_Prompt_. Every record below should be printed again exactly, with its pictures removed.

_Raw data_.
____
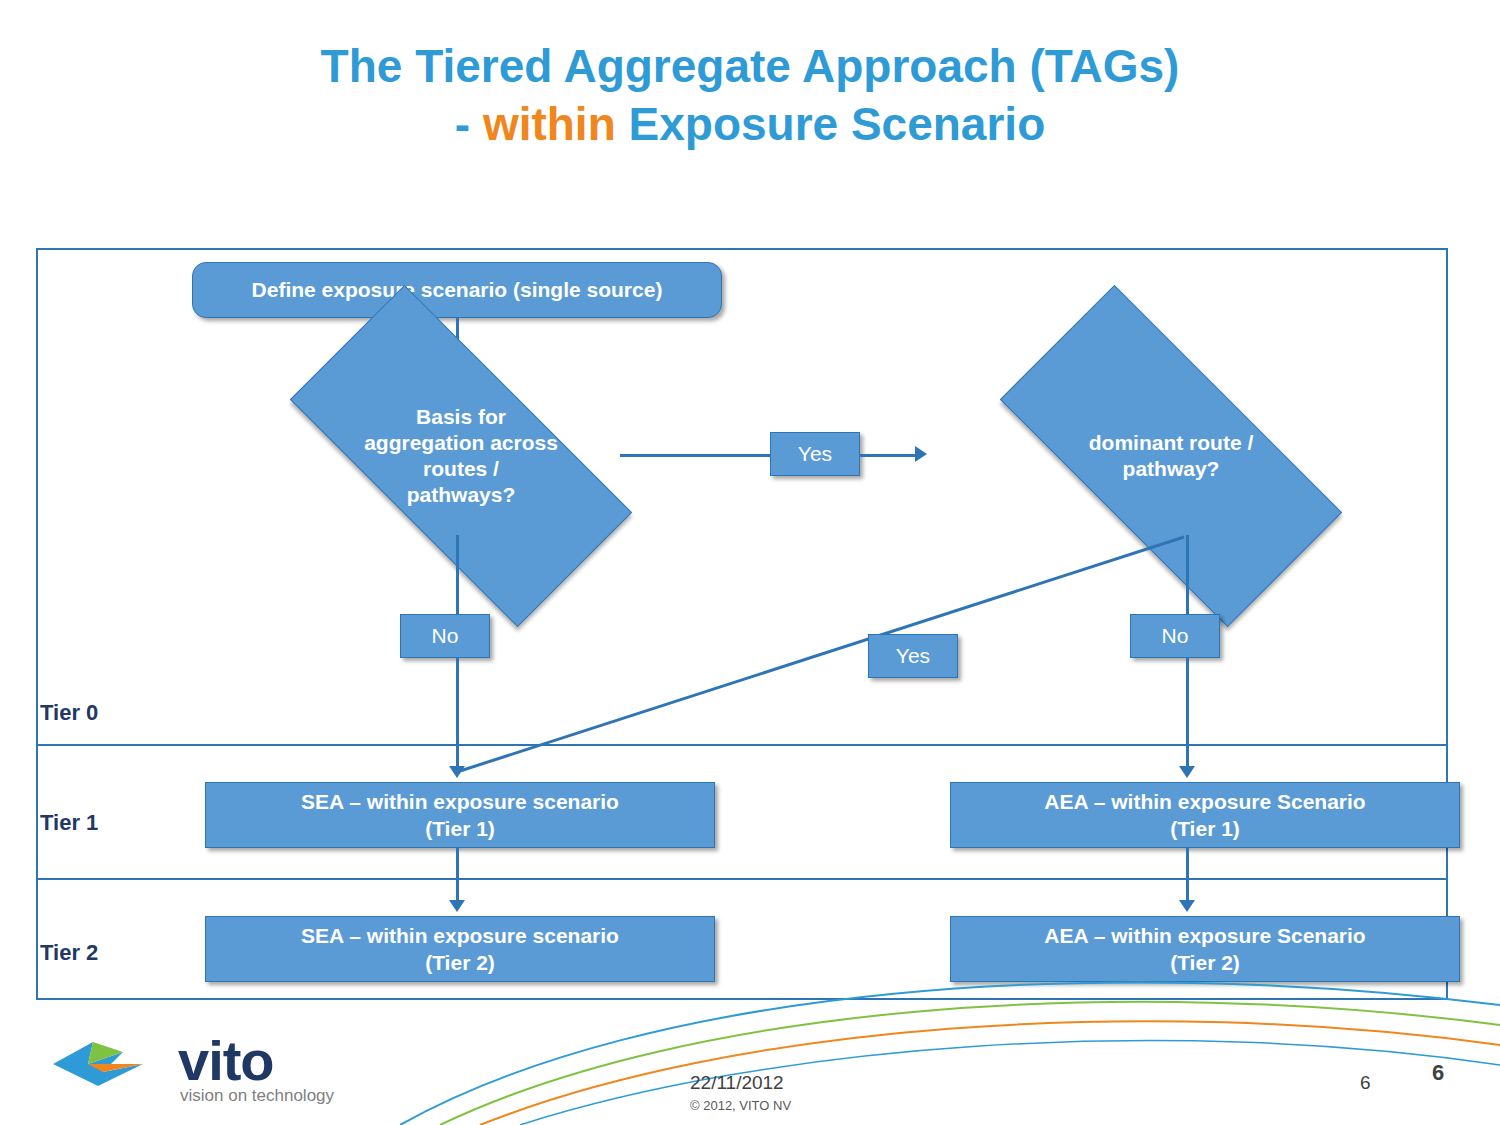The Tiered Aggregate Approach (TAGs)
- within Exposure Scenario
Tier 0
Tier 1
Tier 2
Define exposure scenario (single source)
Basis for
aggregation across
routes /
pathways?
dominant route /
pathway?
Yes
No
No
Yes
SEA – within exposure scenario
(Tier 1)
AEA – within exposure Scenario
(Tier 1)
SEA – within exposure scenario
(Tier 2)
AEA – within exposure Scenario
(Tier 2)
vito
vision on technology
22/11/2012
© 2012, VITO NV
6
6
____
_Answer space_.
The Tiered Aggregate Approach (TAGs)
- within Exposure Scenario
Tier 0
Tier 1
Tier 2
Define exposure scenario (single source)
Basis for
aggregation across
routes /
pathways?
dominant route /
pathway?
Yes
No
No
Yes
SEA – within exposure scenario
(Tier 1)
AEA – within exposure Scenario
(Tier 1)
SEA – within exposure scenario
(Tier 2)
AEA – within exposure Scenario
(Tier 2)
vito
vision on technology
22/11/2012
© 2012, VITO NV
6
6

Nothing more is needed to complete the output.